Her finger circled his left nipple, just under her tattoo, and adorned it with imaginary curlicues.
“That feels amazing, by the way.”
“Does it? I had no idea.”
He could hear the smile in her voice, and he took it as an invitation to let his fingers make their own journey. At her shoulder, he found the ruffles of her sleeveless nightgown and followed them down over the curve of her breast. The tremors in her words served as his reward.
“A-and it’s easier to date someone now?”
“It will be in about a week,” he said, feeling the contour of her waist through the impossibly thin gown.
“What happens then?” Wren sounded almost breathless, and Lee needed to rein them both in.
He’d told her that sleeping in bed next to her was all he needed, and that was the truth. Of course, he wanted more, and perhaps she did too, but his desire could wait for another day.

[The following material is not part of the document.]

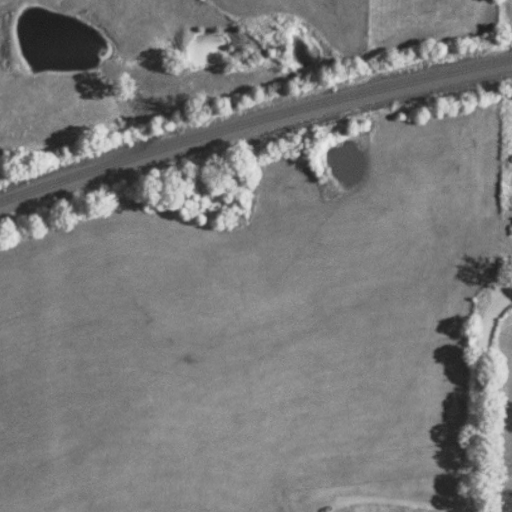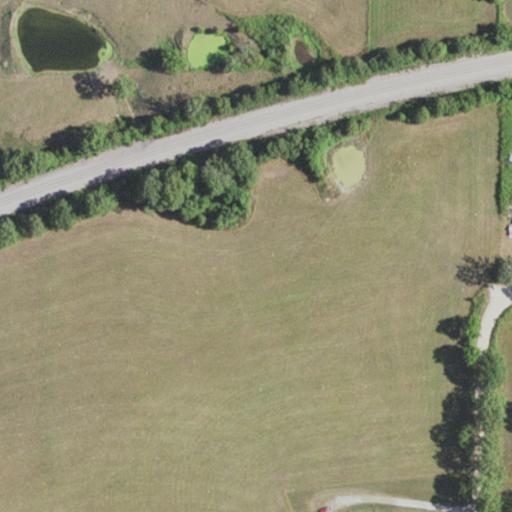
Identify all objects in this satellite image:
railway: (253, 118)
road: (478, 396)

“My residency ends,” he said, pressing a chaste kiss to her forehead. He took a deep breath and concentrated on keeping his hands still. “I’ll start working for UMC as an attending in June, and my schedule will be a little better.”
“Better how?”
“Less hours. More days off. Plus, I’ll get a few weeks off before I start.” As soon as the words left his mouth, Lee knew what he wanted. “Wanna go somewhere with me?”
He’d planned nothing, but now that he considered it, there was no question in his mind. He wouldn’t want to go anywhere without Wren, and the thought of traveling with her gave him hope.
“Wha— well, like where?” she stammered.
“Where would you like to go?” he asked, rubbing a hand up and down her back. “Have you ever been to New York? You’re an artist. We could see MOMA and the Met. Or we could do something more outdoorsy — like hike down into the Grand Canyon…”
“Whoa,” she cautioned. “Both of those ideas sound really expensive. I can’t swing that.”
Lee shook his head in the darkness. “No, babe.
I’m
taking
you
on a trip. That means I’m swinging it.”
“That’s crazy. I can’t let you do that—”
“You can’t stop me, either.”
“What time is it?” she blurted, changing the subject. “You have to get up so early. We should get some sleep.”
Lee chuckled at her evasive maneuver. “We don’t have to decide tonight. But we’re going somewhere… if you say you’ll come with me.”
He heard her sigh. “We’ll talk later,” she said, sounding resigned. “It’s not like you don’t always get your way.”